Ну хорошо, он виноват во всем, сам виноват. Но точно так же бывает виноват солдат, воевавший в чужой стране, в неправильной войне, и вернувшийся калекой. Да, это была ошибка, и не надо было ввязываться, и я не должен был подчиняться, и пусть бы лучше меня расстреляли, чем я выполнял преступный приказ, да, да, сто раз да, но у меня нет ног, мне больно, я виноват, но мне больно, я остался один, и мне больно, больно, больно…
А искусства никакого нет! Вранье все это. Есть компания более или менее удачливых ребят, которые любят поздно ложиться и поздно вставать, не ходить на службу и при этом получать хорошие деньги. Вот и он из той же компании. Из менее удачливых. Из неудачливых совсем, и не надо утешаться каким-то там талантом. Талант – это и есть удача. В искусстве, в науке, вообще в жизни. Не родись красивым, родись счастливым. Кто смел, тот и съел. Пришла беда – отворяй ворота. У богатого прибавится, у бедного отнимется.

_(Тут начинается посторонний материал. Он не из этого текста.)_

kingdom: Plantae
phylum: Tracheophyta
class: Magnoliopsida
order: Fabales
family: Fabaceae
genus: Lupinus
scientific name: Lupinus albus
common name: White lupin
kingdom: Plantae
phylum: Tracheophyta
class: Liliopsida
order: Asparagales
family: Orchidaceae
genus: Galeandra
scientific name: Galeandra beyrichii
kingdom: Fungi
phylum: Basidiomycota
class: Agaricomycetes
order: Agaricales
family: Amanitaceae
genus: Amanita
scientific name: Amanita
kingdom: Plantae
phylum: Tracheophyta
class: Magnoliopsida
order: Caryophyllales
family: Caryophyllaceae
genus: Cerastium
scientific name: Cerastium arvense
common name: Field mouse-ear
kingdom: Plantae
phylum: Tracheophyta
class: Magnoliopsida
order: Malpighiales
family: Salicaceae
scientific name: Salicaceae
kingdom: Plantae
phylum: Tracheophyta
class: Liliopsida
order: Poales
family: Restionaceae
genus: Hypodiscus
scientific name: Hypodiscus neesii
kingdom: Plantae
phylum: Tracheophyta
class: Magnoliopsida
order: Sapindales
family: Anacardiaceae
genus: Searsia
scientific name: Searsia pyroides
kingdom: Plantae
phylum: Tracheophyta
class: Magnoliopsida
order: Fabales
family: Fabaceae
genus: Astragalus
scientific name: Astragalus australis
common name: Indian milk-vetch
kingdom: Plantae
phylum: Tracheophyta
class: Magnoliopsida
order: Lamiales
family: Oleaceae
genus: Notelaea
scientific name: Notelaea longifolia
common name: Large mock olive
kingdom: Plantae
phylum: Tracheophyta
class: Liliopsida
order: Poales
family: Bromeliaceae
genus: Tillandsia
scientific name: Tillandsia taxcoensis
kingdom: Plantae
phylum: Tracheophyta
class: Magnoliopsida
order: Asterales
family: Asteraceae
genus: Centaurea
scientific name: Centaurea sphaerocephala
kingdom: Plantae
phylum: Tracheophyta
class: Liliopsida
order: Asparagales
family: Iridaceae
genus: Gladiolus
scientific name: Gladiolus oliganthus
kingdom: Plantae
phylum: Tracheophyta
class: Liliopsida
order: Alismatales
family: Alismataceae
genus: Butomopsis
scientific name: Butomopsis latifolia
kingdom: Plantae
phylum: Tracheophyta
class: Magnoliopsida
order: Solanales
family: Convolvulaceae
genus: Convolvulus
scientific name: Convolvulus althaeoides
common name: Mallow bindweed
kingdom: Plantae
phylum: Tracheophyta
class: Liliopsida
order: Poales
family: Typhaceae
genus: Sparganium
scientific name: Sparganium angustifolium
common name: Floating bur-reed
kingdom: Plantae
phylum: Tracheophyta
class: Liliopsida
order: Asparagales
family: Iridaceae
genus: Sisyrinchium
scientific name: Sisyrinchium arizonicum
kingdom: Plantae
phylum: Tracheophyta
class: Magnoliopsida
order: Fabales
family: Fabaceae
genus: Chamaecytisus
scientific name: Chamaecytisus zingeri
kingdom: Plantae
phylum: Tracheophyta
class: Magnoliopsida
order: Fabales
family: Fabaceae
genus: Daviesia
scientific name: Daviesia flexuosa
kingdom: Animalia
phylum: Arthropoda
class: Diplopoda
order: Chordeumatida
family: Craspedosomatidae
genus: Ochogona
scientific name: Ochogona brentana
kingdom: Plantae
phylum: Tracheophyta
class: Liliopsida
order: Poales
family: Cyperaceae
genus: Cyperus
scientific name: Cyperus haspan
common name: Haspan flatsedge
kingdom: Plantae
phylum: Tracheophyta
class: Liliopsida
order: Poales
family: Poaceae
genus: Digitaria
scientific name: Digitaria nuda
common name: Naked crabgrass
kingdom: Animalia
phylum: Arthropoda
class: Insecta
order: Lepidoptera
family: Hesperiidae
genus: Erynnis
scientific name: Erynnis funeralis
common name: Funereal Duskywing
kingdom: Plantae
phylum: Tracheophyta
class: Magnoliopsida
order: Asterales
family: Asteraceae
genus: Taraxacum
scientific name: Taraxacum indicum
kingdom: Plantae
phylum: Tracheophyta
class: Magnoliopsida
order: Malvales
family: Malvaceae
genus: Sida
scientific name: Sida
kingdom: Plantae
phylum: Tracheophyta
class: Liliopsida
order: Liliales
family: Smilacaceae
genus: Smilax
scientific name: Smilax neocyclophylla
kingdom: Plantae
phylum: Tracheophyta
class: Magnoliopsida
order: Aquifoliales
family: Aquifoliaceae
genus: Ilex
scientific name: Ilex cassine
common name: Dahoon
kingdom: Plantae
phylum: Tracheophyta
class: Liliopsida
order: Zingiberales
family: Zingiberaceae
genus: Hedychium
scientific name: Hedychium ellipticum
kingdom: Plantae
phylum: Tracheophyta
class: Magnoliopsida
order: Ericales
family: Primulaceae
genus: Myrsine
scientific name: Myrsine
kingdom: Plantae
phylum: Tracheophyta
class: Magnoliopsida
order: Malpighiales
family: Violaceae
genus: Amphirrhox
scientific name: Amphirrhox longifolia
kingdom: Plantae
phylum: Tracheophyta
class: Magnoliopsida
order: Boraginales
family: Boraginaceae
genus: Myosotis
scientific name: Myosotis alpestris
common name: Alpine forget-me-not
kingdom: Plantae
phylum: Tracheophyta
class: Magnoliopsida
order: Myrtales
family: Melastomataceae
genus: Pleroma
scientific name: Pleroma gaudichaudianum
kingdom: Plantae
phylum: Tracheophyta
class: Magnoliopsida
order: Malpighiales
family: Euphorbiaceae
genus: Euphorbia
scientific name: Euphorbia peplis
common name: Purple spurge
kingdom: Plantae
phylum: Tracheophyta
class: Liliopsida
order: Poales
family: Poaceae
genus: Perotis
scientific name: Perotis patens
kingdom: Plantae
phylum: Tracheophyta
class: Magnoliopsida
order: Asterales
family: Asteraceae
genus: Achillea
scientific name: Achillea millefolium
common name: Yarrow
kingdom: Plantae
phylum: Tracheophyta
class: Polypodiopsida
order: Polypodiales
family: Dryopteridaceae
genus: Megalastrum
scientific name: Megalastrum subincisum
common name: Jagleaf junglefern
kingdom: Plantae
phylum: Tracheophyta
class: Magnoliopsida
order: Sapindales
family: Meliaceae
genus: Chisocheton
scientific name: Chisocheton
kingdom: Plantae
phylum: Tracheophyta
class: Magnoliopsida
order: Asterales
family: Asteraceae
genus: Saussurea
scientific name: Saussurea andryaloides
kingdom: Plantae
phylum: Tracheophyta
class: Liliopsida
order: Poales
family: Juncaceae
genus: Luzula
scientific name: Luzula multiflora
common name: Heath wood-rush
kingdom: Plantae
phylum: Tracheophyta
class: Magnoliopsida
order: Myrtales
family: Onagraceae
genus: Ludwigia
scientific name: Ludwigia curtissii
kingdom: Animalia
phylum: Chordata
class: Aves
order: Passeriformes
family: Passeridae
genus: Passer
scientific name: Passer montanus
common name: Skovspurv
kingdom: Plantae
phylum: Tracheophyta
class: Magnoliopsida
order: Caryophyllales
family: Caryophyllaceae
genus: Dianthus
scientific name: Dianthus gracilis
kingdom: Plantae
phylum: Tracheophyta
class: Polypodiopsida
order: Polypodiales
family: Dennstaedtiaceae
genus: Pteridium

Например, Волковы и Тамара Дюфи, внучатая племянница французского наивного гения. Как они ее окрутили? Кажется, у жены Волкова были какие-то родственники во Франции. Или знакомые родственников, не станешь ведь расспрашивать. Это только Малашкин умел впрямую – кто, да как, да имя-фамилия-должность, и нельзя ли к этому делу приспособиться. Он так и говорил: «Ты, старик, я слышал, у такого-то заказ отрываешь, нельзя ли приспособиться? Старик, дай телефончик, не будь дерьмом беспамятным…» Но ведь правда, Малашкин в свое время тебе и деньги одалживал, и с ремонтом машины помогал, и ночевал ты у него, тебя кормили-поили, постель стелили, так что телефончик приходилось дать, и Малашкин, рассыпаясь в благодарностях, записывал номер. «Значит, я скажу, что от тебя?» – «От меня, от меня…» А через пару дней этот заказчик, на которого Саша выходил месяцами, с которым связаны были все надежды на ближайшие полгода, – через пару дней этот заказчик сидел на бездонном диване в малашкинской квартире, пил и закусывал, любовался на услужливо пододвинутые юные коленки, в общем – был лучшим другом прелестного Севы Малашкина.